* _ABOUT THIS TASK_
Please filter the data below down to the lines holding the string "releases".

* _RECORDED DATA_
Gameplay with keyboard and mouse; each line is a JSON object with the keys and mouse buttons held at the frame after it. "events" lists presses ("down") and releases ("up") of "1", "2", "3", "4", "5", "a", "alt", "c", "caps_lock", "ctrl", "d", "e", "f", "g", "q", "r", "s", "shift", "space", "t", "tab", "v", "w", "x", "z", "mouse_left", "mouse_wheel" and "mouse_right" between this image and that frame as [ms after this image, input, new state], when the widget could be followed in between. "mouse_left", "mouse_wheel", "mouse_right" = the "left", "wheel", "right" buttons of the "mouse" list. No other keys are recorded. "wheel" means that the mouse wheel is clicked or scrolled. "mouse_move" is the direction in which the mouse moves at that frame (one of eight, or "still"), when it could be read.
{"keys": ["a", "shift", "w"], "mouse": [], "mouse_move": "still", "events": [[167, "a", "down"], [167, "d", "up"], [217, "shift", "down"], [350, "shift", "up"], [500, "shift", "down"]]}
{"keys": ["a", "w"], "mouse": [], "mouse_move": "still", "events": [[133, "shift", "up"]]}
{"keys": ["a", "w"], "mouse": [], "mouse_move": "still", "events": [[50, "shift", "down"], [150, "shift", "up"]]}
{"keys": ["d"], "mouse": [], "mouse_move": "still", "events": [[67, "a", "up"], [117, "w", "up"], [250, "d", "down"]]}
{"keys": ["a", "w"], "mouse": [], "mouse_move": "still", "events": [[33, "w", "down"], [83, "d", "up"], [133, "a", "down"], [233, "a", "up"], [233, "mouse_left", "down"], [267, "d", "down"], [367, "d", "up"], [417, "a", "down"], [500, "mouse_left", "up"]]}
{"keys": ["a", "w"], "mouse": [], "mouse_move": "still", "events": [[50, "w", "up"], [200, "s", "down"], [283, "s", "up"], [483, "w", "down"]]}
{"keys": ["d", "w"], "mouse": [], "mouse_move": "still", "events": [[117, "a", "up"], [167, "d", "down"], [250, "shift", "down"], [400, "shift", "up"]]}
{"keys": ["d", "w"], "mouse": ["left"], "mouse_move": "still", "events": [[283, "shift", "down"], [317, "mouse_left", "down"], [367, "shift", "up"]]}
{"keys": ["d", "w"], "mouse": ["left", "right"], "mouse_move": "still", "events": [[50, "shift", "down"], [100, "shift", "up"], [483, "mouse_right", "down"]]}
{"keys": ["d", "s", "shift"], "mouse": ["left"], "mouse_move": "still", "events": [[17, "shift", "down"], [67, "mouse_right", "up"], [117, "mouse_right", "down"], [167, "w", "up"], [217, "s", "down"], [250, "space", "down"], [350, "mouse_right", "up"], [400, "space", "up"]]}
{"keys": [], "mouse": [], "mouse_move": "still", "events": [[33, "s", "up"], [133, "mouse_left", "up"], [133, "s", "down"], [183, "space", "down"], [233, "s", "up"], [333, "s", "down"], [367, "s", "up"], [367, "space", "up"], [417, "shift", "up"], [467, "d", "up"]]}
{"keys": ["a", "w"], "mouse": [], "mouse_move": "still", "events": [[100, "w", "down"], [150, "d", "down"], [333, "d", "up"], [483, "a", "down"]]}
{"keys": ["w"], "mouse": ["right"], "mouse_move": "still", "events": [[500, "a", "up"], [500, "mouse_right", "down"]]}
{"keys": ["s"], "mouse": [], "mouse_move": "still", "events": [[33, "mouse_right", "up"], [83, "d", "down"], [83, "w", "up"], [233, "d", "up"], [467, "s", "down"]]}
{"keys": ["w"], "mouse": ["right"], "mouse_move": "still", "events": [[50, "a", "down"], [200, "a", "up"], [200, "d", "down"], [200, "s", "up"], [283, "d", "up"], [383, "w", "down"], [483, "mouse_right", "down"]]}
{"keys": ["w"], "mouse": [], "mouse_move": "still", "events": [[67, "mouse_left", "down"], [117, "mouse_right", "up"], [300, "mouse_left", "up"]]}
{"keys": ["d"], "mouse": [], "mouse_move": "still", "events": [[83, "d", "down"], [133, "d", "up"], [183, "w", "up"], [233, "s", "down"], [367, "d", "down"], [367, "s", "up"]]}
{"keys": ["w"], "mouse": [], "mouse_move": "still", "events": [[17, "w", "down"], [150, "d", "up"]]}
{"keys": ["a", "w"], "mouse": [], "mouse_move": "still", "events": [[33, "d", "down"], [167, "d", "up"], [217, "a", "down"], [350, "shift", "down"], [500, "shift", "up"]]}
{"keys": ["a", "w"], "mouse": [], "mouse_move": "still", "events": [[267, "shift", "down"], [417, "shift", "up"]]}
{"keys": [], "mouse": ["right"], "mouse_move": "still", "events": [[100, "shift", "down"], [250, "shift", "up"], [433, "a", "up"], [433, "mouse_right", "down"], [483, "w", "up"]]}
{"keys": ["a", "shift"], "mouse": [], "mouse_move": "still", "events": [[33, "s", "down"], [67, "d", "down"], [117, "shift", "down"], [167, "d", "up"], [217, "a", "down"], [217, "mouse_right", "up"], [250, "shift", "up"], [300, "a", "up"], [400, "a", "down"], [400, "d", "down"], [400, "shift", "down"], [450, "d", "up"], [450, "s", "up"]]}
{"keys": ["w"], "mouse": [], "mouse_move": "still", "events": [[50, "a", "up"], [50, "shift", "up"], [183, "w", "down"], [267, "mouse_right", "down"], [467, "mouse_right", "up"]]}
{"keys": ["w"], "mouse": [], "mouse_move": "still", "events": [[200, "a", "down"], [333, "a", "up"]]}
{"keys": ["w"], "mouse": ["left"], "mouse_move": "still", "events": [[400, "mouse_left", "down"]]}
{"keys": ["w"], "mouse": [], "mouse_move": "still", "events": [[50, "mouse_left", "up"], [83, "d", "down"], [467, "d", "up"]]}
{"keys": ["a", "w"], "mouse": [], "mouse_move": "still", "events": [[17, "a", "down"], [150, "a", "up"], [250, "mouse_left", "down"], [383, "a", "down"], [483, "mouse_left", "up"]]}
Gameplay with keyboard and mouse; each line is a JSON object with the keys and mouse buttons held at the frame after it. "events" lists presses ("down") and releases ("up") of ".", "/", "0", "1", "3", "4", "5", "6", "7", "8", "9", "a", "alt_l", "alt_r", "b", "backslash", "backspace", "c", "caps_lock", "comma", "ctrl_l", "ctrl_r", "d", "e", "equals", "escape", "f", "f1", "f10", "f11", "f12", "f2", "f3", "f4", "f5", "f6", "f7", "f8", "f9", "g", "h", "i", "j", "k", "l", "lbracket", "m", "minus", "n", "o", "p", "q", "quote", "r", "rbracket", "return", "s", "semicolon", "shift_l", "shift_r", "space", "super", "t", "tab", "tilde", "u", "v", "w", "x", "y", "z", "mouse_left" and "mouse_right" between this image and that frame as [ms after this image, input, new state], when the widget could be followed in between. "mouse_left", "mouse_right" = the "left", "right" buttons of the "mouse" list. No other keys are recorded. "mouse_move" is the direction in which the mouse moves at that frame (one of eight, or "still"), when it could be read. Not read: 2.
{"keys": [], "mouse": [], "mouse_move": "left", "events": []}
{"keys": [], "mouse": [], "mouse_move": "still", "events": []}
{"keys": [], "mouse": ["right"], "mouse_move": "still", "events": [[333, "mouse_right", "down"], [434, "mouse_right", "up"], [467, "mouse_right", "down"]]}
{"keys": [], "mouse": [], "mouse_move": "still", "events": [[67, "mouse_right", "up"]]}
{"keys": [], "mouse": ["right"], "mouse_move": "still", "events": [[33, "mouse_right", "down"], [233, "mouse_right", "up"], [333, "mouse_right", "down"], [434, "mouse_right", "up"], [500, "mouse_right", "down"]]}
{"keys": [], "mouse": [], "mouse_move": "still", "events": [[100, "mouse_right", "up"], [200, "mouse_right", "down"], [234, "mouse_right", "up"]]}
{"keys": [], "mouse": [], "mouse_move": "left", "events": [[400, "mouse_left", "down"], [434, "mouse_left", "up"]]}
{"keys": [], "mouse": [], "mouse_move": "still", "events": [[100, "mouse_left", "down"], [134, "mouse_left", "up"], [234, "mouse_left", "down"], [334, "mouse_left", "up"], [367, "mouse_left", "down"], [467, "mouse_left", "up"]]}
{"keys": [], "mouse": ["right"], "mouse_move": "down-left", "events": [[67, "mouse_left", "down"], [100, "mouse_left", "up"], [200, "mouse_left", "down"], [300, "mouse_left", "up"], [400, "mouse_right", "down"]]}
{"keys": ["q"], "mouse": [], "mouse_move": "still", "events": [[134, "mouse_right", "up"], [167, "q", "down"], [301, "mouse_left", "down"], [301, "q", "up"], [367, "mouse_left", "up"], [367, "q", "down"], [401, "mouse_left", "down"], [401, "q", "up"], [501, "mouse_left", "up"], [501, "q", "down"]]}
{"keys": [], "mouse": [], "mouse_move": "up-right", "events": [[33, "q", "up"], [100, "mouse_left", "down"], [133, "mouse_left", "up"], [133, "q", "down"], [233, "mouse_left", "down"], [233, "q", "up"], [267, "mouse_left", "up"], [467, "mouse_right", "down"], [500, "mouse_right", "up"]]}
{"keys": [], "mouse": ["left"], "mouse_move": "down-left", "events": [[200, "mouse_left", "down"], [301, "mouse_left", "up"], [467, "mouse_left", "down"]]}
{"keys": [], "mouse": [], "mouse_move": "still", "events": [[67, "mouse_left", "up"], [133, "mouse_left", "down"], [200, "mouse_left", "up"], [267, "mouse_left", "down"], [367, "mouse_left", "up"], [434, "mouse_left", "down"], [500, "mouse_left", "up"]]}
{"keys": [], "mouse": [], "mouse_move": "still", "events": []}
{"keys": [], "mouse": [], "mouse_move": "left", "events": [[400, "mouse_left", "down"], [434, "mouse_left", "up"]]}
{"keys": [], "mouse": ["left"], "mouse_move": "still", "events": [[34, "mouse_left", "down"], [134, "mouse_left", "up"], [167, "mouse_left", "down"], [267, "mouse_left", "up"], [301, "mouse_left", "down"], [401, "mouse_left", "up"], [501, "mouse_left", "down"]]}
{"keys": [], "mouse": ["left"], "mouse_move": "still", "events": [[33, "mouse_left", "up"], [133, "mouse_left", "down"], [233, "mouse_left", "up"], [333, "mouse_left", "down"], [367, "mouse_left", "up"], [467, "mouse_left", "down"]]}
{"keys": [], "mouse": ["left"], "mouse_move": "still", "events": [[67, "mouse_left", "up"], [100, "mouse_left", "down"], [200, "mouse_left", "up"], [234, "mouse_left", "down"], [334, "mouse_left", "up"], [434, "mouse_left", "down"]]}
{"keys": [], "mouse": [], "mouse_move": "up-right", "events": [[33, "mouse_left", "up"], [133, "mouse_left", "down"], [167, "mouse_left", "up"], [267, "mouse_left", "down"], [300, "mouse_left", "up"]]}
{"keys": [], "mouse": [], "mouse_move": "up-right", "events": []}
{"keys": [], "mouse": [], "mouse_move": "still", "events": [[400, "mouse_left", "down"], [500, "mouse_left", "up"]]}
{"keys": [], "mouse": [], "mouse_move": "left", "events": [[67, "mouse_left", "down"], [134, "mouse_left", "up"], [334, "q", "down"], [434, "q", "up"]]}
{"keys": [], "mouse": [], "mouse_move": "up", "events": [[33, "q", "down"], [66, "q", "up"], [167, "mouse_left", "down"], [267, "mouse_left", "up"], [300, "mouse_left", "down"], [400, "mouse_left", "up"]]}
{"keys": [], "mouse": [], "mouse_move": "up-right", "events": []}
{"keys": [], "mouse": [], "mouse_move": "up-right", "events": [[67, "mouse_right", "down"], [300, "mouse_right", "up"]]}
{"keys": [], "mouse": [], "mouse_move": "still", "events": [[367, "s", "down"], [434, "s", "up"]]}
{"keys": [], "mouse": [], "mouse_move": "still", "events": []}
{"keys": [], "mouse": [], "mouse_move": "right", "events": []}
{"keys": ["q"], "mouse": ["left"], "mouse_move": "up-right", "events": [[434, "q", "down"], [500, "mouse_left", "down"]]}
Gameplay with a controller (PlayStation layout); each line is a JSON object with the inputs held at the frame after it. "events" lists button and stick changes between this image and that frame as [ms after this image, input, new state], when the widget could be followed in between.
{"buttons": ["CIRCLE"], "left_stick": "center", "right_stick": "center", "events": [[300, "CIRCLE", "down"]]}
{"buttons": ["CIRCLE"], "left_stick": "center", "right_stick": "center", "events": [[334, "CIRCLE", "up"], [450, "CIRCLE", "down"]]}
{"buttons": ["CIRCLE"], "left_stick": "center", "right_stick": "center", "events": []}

* _EXERCISE RESPONSE_
Gameplay with keyboard and mouse; each line is a JSON object with the keys and mouse buttons held at the frame after it. "events" lists presses ("down") and releases ("up") of "1", "2", "3", "4", "5", "a", "alt", "c", "caps_lock", "ctrl", "d", "e", "f", "g", "q", "r", "s", "shift", "space", "t", "tab", "v", "w", "x", "z", "mouse_left", "mouse_wheel" and "mouse_right" between this image and that frame as [ms after this image, input, new state], when the widget could be followed in between. "mouse_left", "mouse_wheel", "mouse_right" = the "left", "wheel", "right" buttons of the "mouse" list. No other keys are recorded. "wheel" means that the mouse wheel is clicked or scrolled. "mouse_move" is the direction in which the mouse moves at that frame (one of eight, or "still"), when it could be read.
Gameplay with keyboard and mouse; each line is a JSON object with the keys and mouse buttons held at the frame after it. "events" lists presses ("down") and releases ("up") of ".", "/", "0", "1", "3", "4", "5", "6", "7", "8", "9", "a", "alt_l", "alt_r", "b", "backslash", "backspace", "c", "caps_lock", "comma", "ctrl_l", "ctrl_r", "d", "e", "equals", "escape", "f", "f1", "f10", "f11", "f12", "f2", "f3", "f4", "f5", "f6", "f7", "f8", "f9", "g", "h", "i", "j", "k", "l", "lbracket", "m", "minus", "n", "o", "p", "q", "quote", "r", "rbracket", "return", "s", "semicolon", "shift_l", "shift_r", "space", "super", "t", "tab", "tilde", "u", "v", "w", "x", "y", "z", "mouse_left" and "mouse_right" between this image and that frame as [ms after this image, input, new state], when the widget could be followed in between. "mouse_left", "mouse_right" = the "left", "right" buttons of the "mouse" list. No other keys are recorded. "mouse_move" is the direction in which the mouse moves at that frame (one of eight, or "still"), when it could be read. Not read: 2.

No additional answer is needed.